Each routed agent dispatches `opencode run -m opencode-go/deepseek-v4-flash
--agent <id> --dir <workspace> "<prompt>"`. This is a good fit for lightweight,
fast roles (pm, qa, docs, explore) while heavier implementation agents stay on
Codex/Claude/etc.

### Validating a model slug

opencode's catalog is subscription- and login-gated, so oma does **not** hardcode
opencode model slugs. Validate one against your installed catalog:

```bash
oma model:probe opencode-go/deepseek-v4-flash --json   # accepted | rejected | auth_required
opencode models opencode-go                            # list everything your plan exposes
```

`oma model:probe` reports `accepted` when the slug is listed by
`opencode models`, `rejected` when it is not, and `auth_required` when the
provider needs login or a subscription.

### Auth and generated files

- **Auth:** `opencode auth login` stores credentials in
  `~/.local/share/opencode/auth.json`. `oma auth:status` / `oma doctor` report
  opencode auth alongside the other CLIs (default provider check: `opencode-go`).
- **Generated files:** `oma link` (or `oma link opencode`) writes one
  `.opencode/agents/<id>.md` persona per agent plus the `.opencode/plugins/oma/`
  bridge. These are generated from the `.agents/` SSOT — do not edit them
  directly; re-run `oma link` to regenerate.

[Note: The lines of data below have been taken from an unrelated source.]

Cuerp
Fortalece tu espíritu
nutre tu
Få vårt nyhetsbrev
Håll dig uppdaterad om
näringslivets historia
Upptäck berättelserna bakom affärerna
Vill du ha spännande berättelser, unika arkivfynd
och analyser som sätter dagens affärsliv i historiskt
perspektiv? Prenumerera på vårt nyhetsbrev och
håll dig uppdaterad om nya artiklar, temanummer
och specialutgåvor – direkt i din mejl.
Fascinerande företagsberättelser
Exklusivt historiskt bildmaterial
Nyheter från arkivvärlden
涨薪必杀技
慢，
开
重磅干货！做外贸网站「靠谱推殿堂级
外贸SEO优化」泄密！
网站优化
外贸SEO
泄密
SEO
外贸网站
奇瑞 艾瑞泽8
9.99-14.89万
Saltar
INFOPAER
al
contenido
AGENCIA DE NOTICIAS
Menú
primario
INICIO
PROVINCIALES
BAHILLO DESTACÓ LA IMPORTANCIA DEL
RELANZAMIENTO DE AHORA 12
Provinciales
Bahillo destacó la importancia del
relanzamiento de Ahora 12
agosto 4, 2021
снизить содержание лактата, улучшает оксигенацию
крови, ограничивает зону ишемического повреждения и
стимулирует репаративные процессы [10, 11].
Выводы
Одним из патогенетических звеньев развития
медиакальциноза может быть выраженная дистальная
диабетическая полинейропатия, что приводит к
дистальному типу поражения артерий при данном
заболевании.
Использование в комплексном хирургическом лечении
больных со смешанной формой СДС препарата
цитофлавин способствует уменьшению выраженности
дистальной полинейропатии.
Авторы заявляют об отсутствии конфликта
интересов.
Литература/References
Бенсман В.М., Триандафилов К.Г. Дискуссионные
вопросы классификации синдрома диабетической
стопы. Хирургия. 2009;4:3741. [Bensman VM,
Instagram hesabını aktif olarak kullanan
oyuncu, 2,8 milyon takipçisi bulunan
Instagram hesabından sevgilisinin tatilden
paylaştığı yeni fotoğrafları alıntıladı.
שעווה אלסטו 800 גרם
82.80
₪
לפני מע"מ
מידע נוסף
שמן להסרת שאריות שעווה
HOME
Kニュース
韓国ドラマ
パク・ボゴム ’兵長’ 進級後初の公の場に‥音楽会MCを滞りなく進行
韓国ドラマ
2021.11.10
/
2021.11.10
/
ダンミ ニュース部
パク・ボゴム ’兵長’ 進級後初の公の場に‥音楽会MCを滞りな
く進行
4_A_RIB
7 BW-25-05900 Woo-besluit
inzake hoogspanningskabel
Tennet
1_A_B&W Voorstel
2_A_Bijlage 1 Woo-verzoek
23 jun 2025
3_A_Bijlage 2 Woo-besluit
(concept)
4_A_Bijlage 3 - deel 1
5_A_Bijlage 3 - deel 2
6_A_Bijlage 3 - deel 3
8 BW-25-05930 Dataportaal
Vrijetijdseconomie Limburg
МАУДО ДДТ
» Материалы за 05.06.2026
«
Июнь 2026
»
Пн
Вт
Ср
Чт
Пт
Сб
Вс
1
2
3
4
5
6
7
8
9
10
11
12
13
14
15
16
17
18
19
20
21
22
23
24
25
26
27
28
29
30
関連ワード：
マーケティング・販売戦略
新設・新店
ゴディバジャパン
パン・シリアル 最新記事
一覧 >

> **Persistent-workflow note:** opencode's `session.idle` event (its nearest
> analog to the Claude `Stop` hook) is notification-only and cannot block the
> session from ending. Persistent workflows (orchestrate / work / ultrawork)
> therefore run with **degraded Stop semantics** under opencode — workflow
> reinforcement happens on the next message rather than by holding the session
> open.

---

## Dispatching through Kimi Code CLI

[Kimi Code CLI](https://www.kimi.com/code) reads **hooks** only from a global
config (`~/.kimi-code/config.toml`, `KIMI_CODE_HOME`), so `oma install`/`oma link`
write the Kimi hook chain and its skill symlinks into HOME under explicit consent
(like Antigravity). Kimi also scans oma's SSOT `.agents/skills/` directly, so
skills resolve project-wide regardless. **MCP** needs no HOME write and is
project-scoped — written mode-aware to `<cwd>/.kimi-code/mcp.json` (project) or
`~/.kimi-code/mcp.json` (global).

### Explicit dispatch

Route any agent through Kimi with the `-m kimi` override:

```bash
oma agent:spawn pm "Draft the rollout plan" <session> -m kimi
```

This runs `kimi -p "<prompt>"`. Kimi's `-p` (non-interactive) mode auto-approves
regular tool calls under its `auto` permission policy, so oma does **not** append
`--yolo`/`--auto` (they are mutually exclusive with `-p`).

### Per-agent Kimi models

Like opencode, oma does **not** hardcode a Kimi model catalog (Kimi's lineup is
provider/subscription-dependent). To route specific agents to a Kimi model,
register a complete spec under `models:` with `cli: kimi` and reference it from
`agents:`:

The registry key must be in `owner/model` form (bare names are rejected by the
`agents.<id>.model` schema), and `cli_model` is the exact alias passed to
`kimi --model` — Kimi's documented coding alias is `kimi-code/kimi-for-coding`.
Confirm the alias your subscription exposes with `kimi --model <alias>` before
committing it.

```yaml
# .agents/oma-config.yaml
models:
  kimi-code/kimi-for-coding:
    cli: kimi
    cli_model: kimi-code/kimi-for-coding
    auth_hint: "Kimi subscription — run: kimi login"
    supports:
      effort: null
      apply_patch: false
      task_budget: false
      prompt_cache: false
      computer_use: false
      native_dispatch_from: []
      api_only: false

agents:
  pm:   { model: kimi-code/kimi-for-coding }
  docs: { model: kimi-code/kimi-for-coding }
```

Each routed agent dispatches `kimi --model kimi-code/kimi-for-coding -p "<prompt>"`.

> **Persistent-workflow note:** Kimi's documented Stop-blocking path is exit-code
> 2 / stderr, but the `oma hook` router always exits 0 and emits a stdout dialect.
> oma emits a best-effort `permissionDecision: "deny"` (plus Claude-style
> `decision: "block"`) so persistent workflows degrade gracefully under Kimi.